◆ **What the task requires**: Return all lines from the listing below in which "https" appears.
BEGIN Dataset entries
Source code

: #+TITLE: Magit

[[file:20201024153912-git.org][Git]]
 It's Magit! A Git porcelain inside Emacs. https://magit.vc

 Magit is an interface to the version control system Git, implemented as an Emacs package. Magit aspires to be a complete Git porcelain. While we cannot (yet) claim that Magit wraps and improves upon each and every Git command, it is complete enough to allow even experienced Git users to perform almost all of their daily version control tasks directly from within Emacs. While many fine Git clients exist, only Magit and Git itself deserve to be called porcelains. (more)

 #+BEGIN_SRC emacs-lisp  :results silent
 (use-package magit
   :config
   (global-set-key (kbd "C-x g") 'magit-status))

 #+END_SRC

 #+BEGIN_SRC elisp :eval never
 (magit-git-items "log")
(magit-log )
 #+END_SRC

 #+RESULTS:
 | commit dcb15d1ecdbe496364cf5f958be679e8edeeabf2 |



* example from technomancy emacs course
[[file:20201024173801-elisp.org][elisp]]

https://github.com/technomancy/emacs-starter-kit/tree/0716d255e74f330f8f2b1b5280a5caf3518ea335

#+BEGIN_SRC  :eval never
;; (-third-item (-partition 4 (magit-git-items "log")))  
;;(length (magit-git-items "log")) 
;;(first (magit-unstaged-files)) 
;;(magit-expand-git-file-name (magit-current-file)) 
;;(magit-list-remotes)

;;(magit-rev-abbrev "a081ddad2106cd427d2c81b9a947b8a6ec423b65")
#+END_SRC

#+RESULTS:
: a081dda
END Dataset entries
◆ **Written response**:
 It's Magit! A Git porcelain inside Emacs. https://magit.vc
https://github.com/technomancy/emacs-starter-kit/tree/0716d255e74f330f8f2b1b5280a5caf3518ea335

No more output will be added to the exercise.